Salariés vivant dans la terreur, «purges»… A en croire Le Monde, RT France traverserait une «zone de turbulence». Un tableau qui prend quelques libertés avec la vérité… et passe sous silence le témoignage du principal syndicat de l’entreprise.
Dans un article paru le 19 octobre sur le site du quotidien Le Monde, la journaliste Aude Dassonville revient sur l’arrivée à leur terme de cinq contrats à durée déterminée au sein de RT France, qu’elle tend à présenter comme une véritable crise. L’article prend pourtant quelques libertés avec les faits, et passe même sous silence un témoignage clé ne cadrant pas avec son récit : celui du principal syndicat de l’entreprise, pourtant interrogé par le quotidien.
Le témoignage d’un syndicat interviewé… disparu !
Le prestigieux quotidien se penche en fait sur un épisode pourtant classique de la vie d’entreprise : la décision de la direction de la chaîne de ne pas reconduire les CDD de certains JRI (pour «journalistes reporters d’images», les journalistes caméramen), arrivés à expiration.

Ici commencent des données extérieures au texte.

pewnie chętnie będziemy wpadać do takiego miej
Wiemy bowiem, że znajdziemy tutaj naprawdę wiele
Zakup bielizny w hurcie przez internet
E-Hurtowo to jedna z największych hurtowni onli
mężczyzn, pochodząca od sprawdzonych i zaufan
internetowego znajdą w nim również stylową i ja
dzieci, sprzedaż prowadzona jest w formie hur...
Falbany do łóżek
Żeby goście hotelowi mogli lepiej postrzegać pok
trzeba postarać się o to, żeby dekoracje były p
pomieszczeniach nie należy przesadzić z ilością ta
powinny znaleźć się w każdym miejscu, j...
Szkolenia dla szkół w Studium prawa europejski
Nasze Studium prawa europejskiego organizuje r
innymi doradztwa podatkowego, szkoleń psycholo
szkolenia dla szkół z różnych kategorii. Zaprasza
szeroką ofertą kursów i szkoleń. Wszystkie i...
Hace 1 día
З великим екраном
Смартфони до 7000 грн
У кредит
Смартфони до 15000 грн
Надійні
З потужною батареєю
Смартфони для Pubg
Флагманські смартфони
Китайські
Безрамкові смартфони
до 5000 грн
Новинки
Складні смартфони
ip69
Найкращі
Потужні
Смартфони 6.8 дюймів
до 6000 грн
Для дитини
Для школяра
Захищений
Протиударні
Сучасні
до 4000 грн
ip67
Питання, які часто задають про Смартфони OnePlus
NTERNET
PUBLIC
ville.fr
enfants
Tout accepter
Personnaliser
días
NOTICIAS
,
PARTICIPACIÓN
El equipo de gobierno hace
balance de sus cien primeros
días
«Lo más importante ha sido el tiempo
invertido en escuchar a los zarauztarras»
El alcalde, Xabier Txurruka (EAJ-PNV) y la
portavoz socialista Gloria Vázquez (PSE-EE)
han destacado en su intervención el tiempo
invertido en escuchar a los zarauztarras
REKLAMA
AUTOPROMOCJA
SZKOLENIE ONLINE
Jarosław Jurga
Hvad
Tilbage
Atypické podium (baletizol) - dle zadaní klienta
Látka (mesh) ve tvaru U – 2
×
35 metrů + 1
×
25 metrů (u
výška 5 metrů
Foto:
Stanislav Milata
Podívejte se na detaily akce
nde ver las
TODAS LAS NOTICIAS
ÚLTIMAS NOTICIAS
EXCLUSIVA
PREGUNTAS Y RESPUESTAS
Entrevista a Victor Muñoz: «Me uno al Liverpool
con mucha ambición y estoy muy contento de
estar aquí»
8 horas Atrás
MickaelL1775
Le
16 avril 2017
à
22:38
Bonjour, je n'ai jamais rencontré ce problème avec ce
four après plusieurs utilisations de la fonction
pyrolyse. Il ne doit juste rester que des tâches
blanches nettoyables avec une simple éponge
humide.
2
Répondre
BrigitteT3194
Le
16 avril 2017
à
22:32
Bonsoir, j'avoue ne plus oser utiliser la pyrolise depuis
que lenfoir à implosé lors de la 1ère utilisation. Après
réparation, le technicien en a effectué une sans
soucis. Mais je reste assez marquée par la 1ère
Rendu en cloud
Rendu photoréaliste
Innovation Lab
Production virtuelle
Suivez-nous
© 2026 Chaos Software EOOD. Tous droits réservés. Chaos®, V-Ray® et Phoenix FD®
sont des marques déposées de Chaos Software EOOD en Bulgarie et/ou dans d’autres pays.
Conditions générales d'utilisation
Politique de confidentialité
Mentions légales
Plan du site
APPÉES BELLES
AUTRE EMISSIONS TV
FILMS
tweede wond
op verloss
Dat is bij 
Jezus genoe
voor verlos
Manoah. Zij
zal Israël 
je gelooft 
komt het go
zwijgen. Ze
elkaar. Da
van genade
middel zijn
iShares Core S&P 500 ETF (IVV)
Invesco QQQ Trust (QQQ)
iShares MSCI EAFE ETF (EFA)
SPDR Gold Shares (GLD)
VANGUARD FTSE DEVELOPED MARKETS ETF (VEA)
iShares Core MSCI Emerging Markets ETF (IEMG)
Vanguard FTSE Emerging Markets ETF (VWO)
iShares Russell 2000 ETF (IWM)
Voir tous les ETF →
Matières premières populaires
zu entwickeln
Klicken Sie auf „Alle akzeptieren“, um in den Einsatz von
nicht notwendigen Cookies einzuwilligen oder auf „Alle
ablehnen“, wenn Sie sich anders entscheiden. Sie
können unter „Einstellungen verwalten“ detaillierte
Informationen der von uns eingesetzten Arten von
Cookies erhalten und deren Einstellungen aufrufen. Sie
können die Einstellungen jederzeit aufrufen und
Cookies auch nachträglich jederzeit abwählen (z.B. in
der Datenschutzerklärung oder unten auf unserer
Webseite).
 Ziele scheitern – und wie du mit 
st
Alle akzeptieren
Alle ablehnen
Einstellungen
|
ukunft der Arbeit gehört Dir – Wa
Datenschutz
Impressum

Parmi les membres de l’équipe n’ayant pas bénéficié du renouvellement desdits contrats à durée déterminée, il s’en est trouvé un pour partager ses émotions sur sa page Facebook. Une publication vite repérée par Le Monde.
Lire aussi Twitter va réduire la portée des «entités médiatiques contrôlées par un Etat» – du moins certaines Dans son message, le JRI accuse : «Au moindre manquement, la personne reçoit un courrier recommandé lourd de menaces de pénalités, d’éventuelle réparation de préjudice, et une demande formelle de « s’abstenir de critiquer, dénigrer ou porter atteinte à la réputation de la société »». Un cas isolé dont Le Monde se saisit pour évoquer en long et en large une prétendue crise au sein du média, peu importe que ces séparations aient eu lieu dans le plus strict respect de la loi.
Et pour cause, l’angle de l’article semble avoir été déterminé bien avant sa rédaction… quitte à taire les éléments qui contredisent le récit apocalyptique livré par Le Monde. C’est la mésaventure à laquelle s’est heurtée une membre du Syndicat national des journalistes (SNJ), majoritaire au sein de RT France. Interviewée la veille de la parution de l’article, celle-ci raconte avoir expliqué à la journaliste : «J’ai dit que le SNJ avait suivi cette affaire, et qu’on avait demandé à la direction que les postes de journaliste reporter d’images soient pourvus par des contrats pérennes.» Faisant remarquer que «d’ailleurs, il y a une personne qui vient d’être promue au poste de JRI avec un CDI», la syndicaliste a ajouté qu’il existait un «réel dialogue social à l’intérieur de RT, avec un syndicat en permanence en contact avec la direction».
Concédant toutefois ne pas toujours obtenir «satisfaction» sur les demandes syndicales, elle rapporte avoir précisé au Monde que de «grandes avancées» avaient pu être obtenues par le dialogue social. Et de citer un exemple : «Comme par exemple la prime concernant le télétravail. A notre connaissance, c’est quelque chose d’inédit en France pour le télétravail imposé. Prime, qui plus est, dont le montant a été élevé.»
Un autre son de cloche qui a vraisemblablement disparu du récit livré par Le Monde, au grand dam du principal syndicat de la rédaction de RT France, interlocuteur pourtant pertinent pour témoigner de questions liées aux contrats et à l’ambiance de travail au sein de l’entreprise.